Bron is a well intentioned novel, but also an ultimately unsatisfying read. What could have been an interesting story, simply collapses under the combined weight of uneven prose, problems with the plot and editing that leaves a lot to be desired. I would like to say that this novel is an uncut diamond but the truth is that the diamond hasn't even been freed of the matrix yet. This novel was simply not ready for publication.

Book Details
Title: Bron
Author: Rik Raven
Publisher: Books of Fantasy
Pages: 302
Year: 2011
Language: Dutch
Format: Paperback
ISBN: 978-94-608-6023-2
First published: 2011


  1. Thanks, Rob, thanks very much. You warned me and indeed, you're not that positive but I truly respect your opinion. I'll try to have my next novel better directed, but I can't promise that it would be improved to live up to your high standards.
    But I'm still learning and hoping it never stops.
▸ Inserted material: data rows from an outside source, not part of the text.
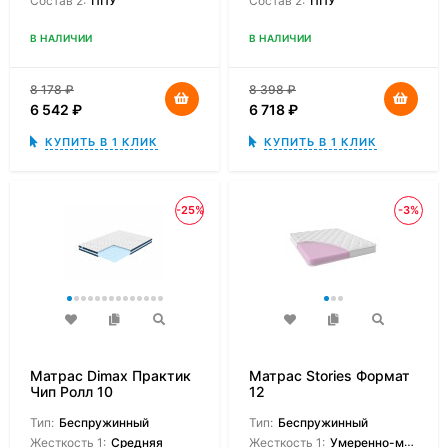
Состав 2:
ППУ
Состав 2:
ППУ
В НАЛИЧИИ
В НАЛИЧИИ
8 178
₽
8 398
₽
6 542
₽
6 718
₽
КУПИТЬ В 1 КЛИК
КУПИТЬ В 1 КЛИК
-25%
-3%
Матрас Dimax Практик
Матрас Stories Формат
Чип Ролл 10
12
Тип:
Беспружинный
Тип:
Беспружинный
Жесткость 1:
Средняя
Жесткость 1:
Умеренно-мягкая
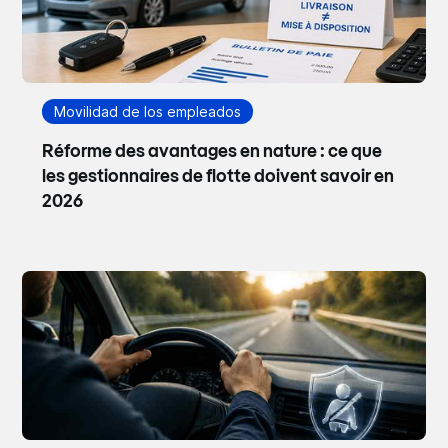
Movilidad de los empleados
Réforme des avantages en nature : ce que
les gestionnaires de flotte doivent savoir en
2026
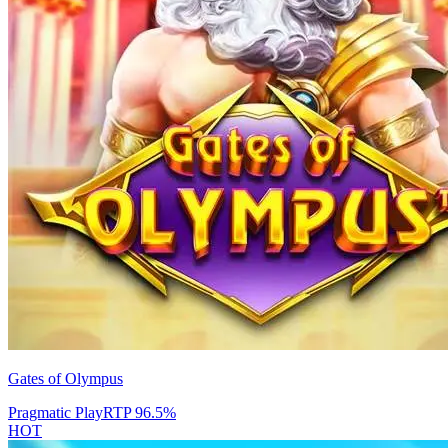
Gates of Olympus
Pragmatic Play
RTP
96.5
%
HOT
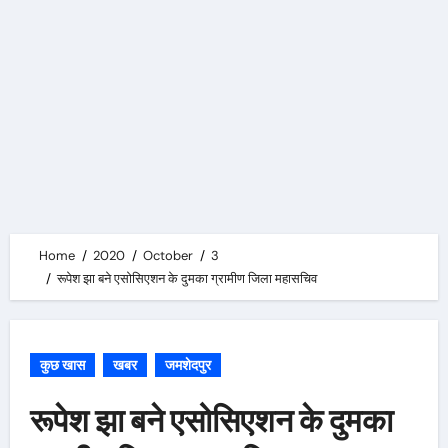
Home
2020
October
3
रूपेश झा बने एसोसिएशन के दुमका ग्रामीण जिला महासचिव
कुछ खास
खबर
जमशेदपुर
रूपेश झा बने एसोसिएशन के दुमका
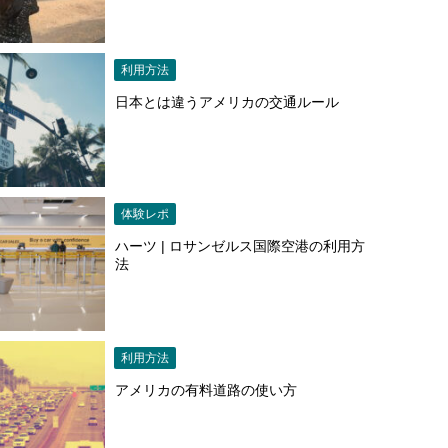
利用方法
日本とは違うアメリカの交通ルール
体験レポ
ハーツ | ロサンゼルス国際空港の利用方
法
利用方法
アメリカの有料道路の使い方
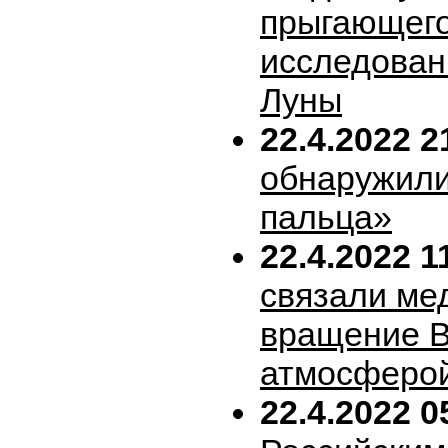
прыгающего
исследован
Луны
22.4.2022 2
обнаружили
пальца»
22.4.2022 1
связали ме
вращение В
атмосферо
22.4.2022 0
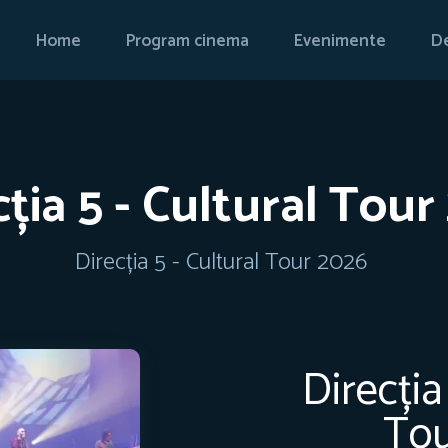
Home
Program cinema
Evenimente
De
cția 5 - Cultural Tour
Direcția 5 - Cultural Tour 2026
Direcția
Tou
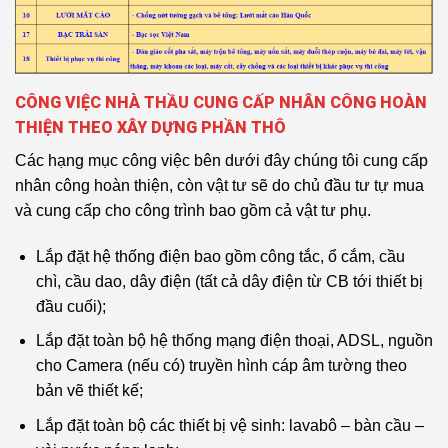
CÔNG VIỆC NHÀ THẦU CUNG CẤP NHÂN CÔNG HOÀN
THIỆN THEO XÂY DỰNG PHẦN THÔ
Các hạng mục công việc bên dưới đây chúng tôi cung cấp
nhân công hoàn thiện, còn vật tư sẽ do chủ đầu tư tự mua
và cung cấp cho công trình bao gồm cả vật tư phụ.
Lắp đặt hệ thống điện bao gồm công tắc, ổ cắm, cầu
chì, cầu dao, dây điện (tất cả dây điện từ CB tới thiết bị
đầu cuối);
Lắp đặt toàn bộ hệ thống mạng điện thoại, ADSL, nguồn
cho Camera (nếu có) truyền hình cáp âm tường theo
bản vẽ thiết kế;
Lắp đặt toàn bộ các thiết bị vệ sinh: lavabô – bàn cầu –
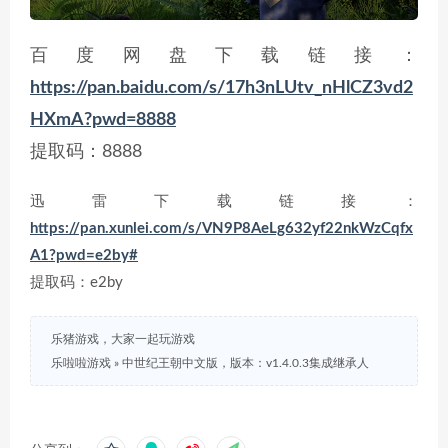
百度网盘下载链接：
https://pan.baidu.com/s/17h3nLUtv_nHlCZ3vd2
HXmA?pwd=8888
提取码：8888
迅雷下载链接：
https://pan.xunlei.com/s/VN9P8AeLg632yf22nkWzCqfx
A1?pwd=e2by#
提取码：e2by
乐猪游戏，大家一起玩游戏
乐啦啦游戏
»
中世纪王朝中文版，版本：v1.4.0.3集成继承人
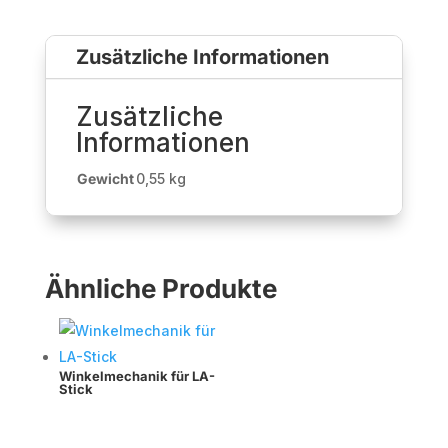
Zusätzliche Informationen
Zusätzliche
Informationen
Gewicht
0,55 kg
Ähnliche Produkte
Winkelmechanik für LA-
Stick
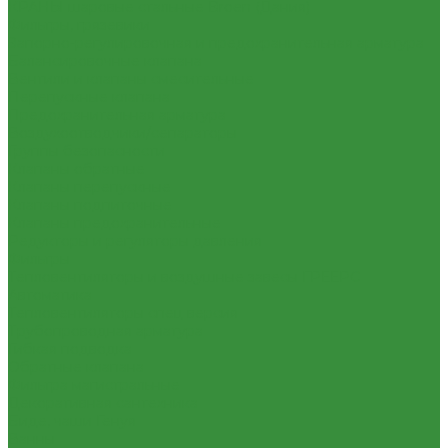
КРАНЫ шаровые стальные Broen (Дания)
Фильтры, грязевики
Запорно-регулировочная и предохранительная арматура
Балансировочные клапана
Вентили и клапаны смесительные
Перепускные клапана
Предохранительная арматура
Воздухоотводчики/сепараторы
Группы безопасности
Клапаны обратные
Клапаны перепускные
Клапаны подпиточные
Клапаны предохранительные
Редукторы и регуляторы давления
Фильтры
Тепловентиляторы и воздушные завесы ГРЕЕРС
Автоматика
Тепловентиляторы спец версия
Трубопроводная арматура
Гибкая подводка
Обратные клапана
Фильтра магистральные
Декоративная сантехника
Биде, чаши Генуя
Ванны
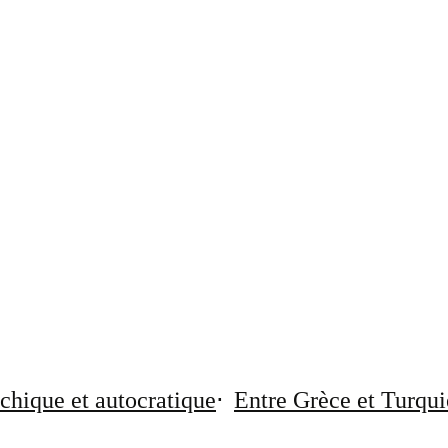
chique et autocratique
Entre Grèce et Turqui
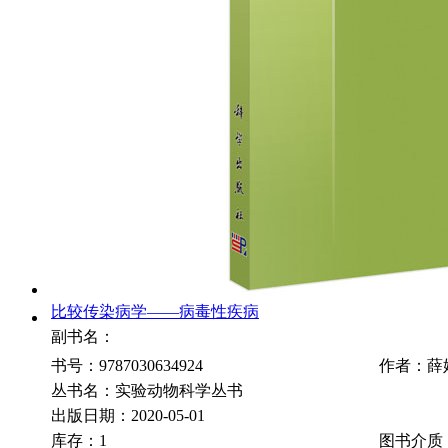
比较传染病学——病毒性疾病
副书名：
书号：9787030634924
作者：薛
丛书名：实验动物科学丛书
出版日期：2020-05-01
库存：1
图书介质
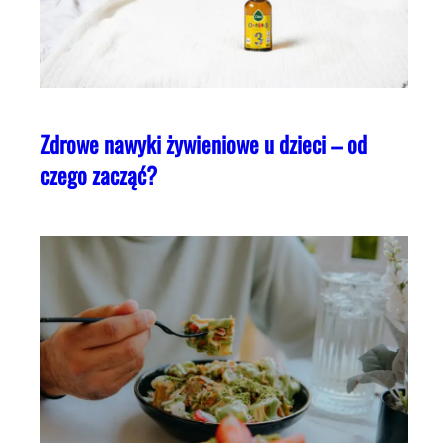
Zdrowe nawyki żywieniowe u dzieci – od
czego zacząć?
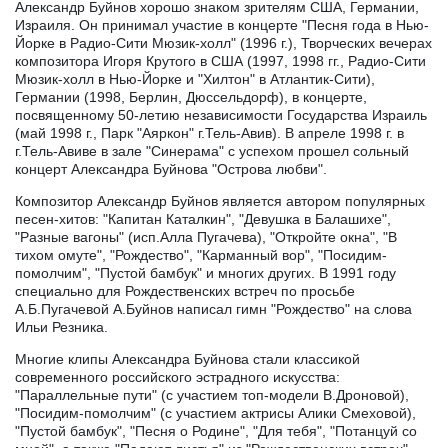
Александр Буйнов хорошо знаком зрителям США, Германии,
Израиля. Он принимал участие в концерте "Песня года в Нью-
Йорке в Радио-Сити Мюзик-холл" (1996 г.), Творческих вечерах
композитора Игоря Крутого в США (1997, 1998 гг., Радио-Сити
Мюзик-холл в Нью-Йорке и "Хилтон" в Атлантик-Сити),
Германии (1998, Берлин, Дюссельдорф), в концерте,
посвященному 50-летию независимости Государства Израиль
(май 1998 г., Парк "Аяркон" г.Тель-Авив). В апреле 1998 г. в
г.Тель-Авиве в зале "Синерама" с успехом прошел сольный
концерт Александра Буйнова "Острова любви".
Композитор Александр Буйнов является автором популярных
песен-хитов: "Капитан Каталкин", "Девушка в Балашихе",
"Разные вагоны" (исп.Алла Пугачева), "Откройте окна", "В
тихом омуте", "Рождество", "Карманный вор", "Посидим-
помолчим", "Пустой бамбук" и многих других. В 1991 году
специально для Рождественских встреч по просьбе
А.Б.Пугачевой А.Буйнов написал гимн "Рождество" на слова
Ильи Резника.
Многие клипы Александра Буйнова стали классикой
современного российского эстрадного искусства:
"Параллельные пути" (с участием топ-модели В.Дроновой),
"Посидим-помолчим" (с участием актрисы Алики Смеховой),
"Пустой бамбук", "Песня о Родине", "Для тебя", "Потанцуй со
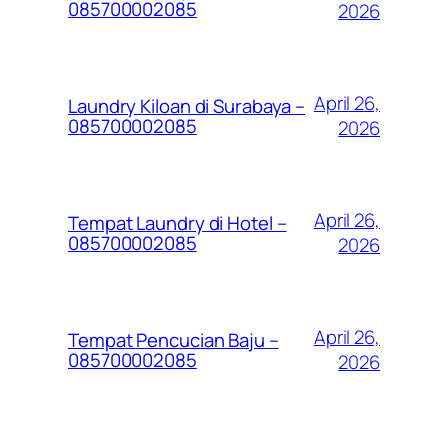
085700002085
2026
April 26,
Laundry Kiloan di Surabaya –
085700002085
2026
April 26,
Tempat Laundry di Hotel –
085700002085
2026
April 26,
Tempat Pencucian Baju –
085700002085
2026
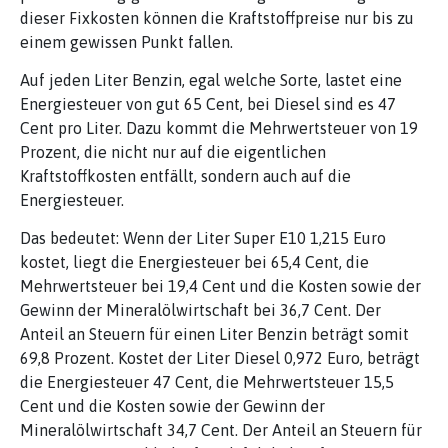
dieser Fixkosten können die Kraftstoffpreise nur bis zu
einem gewissen Punkt fallen.
Auf jeden Liter Benzin, egal welche Sorte, lastet eine
Energiesteuer von gut 65 Cent, bei Diesel sind es 47
Cent pro Liter. Dazu kommt die Mehrwertsteuer von 19
Prozent, die nicht nur auf die eigentlichen
Kraftstoffkosten entfällt, sondern auch auf die
Energiesteuer.
Das bedeutet: Wenn der Liter Super E10 1,215 Euro
kostet, liegt die Energiesteuer bei 65,4 Cent, die
Mehrwertsteuer bei 19,4 Cent und die Kosten sowie der
Gewinn der Mineralölwirtschaft bei 36,7 Cent. Der
Anteil an Steuern für einen Liter Benzin beträgt somit
69,8 Prozent. Kostet der Liter Diesel 0,972 Euro, beträgt
die Energiesteuer 47 Cent, die Mehrwertsteuer 15,5
Cent und die Kosten sowie der Gewinn der
Mineralölwirtschaft 34,7 Cent. Der Anteil an Steuern für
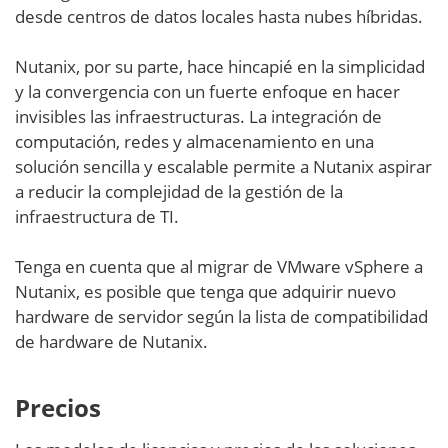
desde centros de datos locales hasta nubes híbridas.
Nutanix, por su parte, hace hincapié en la simplicidad
y la convergencia con un fuerte enfoque en hacer
invisibles las infraestructuras. La integración de
computación, redes y almacenamiento en una
solución sencilla y escalable permite a Nutanix aspirar
a reducir la complejidad de la gestión de la
infraestructura de TI.
Tenga en cuenta que al migrar de VMware vSphere a
Nutanix, es posible que tenga que adquirir nuevo
hardware de servidor según la lista de compatibilidad
de hardware de Nutanix.
Precios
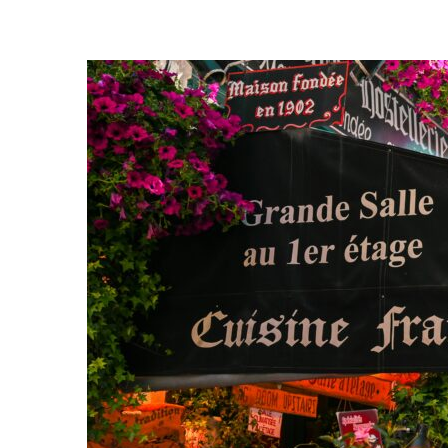
Paris:
Explorando
A
Gastronomia
Da
Cidade
Luz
    Maybe this novel leans a bit on the Dark Tower written by Stephen King, but that's difficult to avoid because it is nothing less than a tribute. Further, I had no intention to make a copy gunslinger of Kanter the whole book through. In fact, there's practically no humanity to find in Kanter early in the book, that's why the violence is a bit strong, you're right. I must say your comment lets me think I did make a good job of it. Later on, he will be the only one of his kind that gets his emotions back, more or less.
    And you're right, there are a few references, also to other books of King, that you've missed. ;-)

    But I'm not going to defend myself, my writing and the “the impressive number of typos and other errors that have slipped through during the final copy edit”.
    I still thank you for your opinion and I hope that my next novel at least lets you say that it is a diamond, uncut or not.
    This is when reading Bron didn't discourage you to much...

    Last but no least, because it is a tribute to Stephen King, it was very gratifying to see that the Stephen Kingfanclub Nederland had rewarded the novel with 9 points over 10.

  2. I'm not that easily discouraged, if anything it will be interesting to see the direction your writing is taking.

    I can certainly see the appeal of this novel for King fans. I must admit that I didn't enjoy everything of his I've read but the Dark Tower is certainly something special.

    I understand there is going to be a new Dark Tower book next year. Perhaps a good excuse to reread then. I think it has been at least 10 years since I read The Gunslinger.

  3. Certainly, it's the best excuse ever, I think. If only I had the time...
    And, yes, I'm a Kingfan, but I certainly don't like everything he wrote.
    It's just that the Dark Tower had braught me back on writing, back on track so to say, and I am planning to get better... with a little help from my friends en everyone that reads my novels and my shortsories and have something to say about it.

    ;-) sorry about my english, I've got just the few years at school en life-experience, but it is so very wonderfull to be mentioned on a international blog like this.


  4. Don't worry about your English. I rarely fool anyone into believing I'm a native speaker either ;)

    I know of at least two more English language sites with reviewers who can read Dutch. I've always wondered why nobody has tried to get Mieneke or >The Ranting Dragon to review Dutch language works. Especially for authors who are trying to get their work sold to international markets that might be usefull.

  5. Thanks very much, noted. I didn't know about them.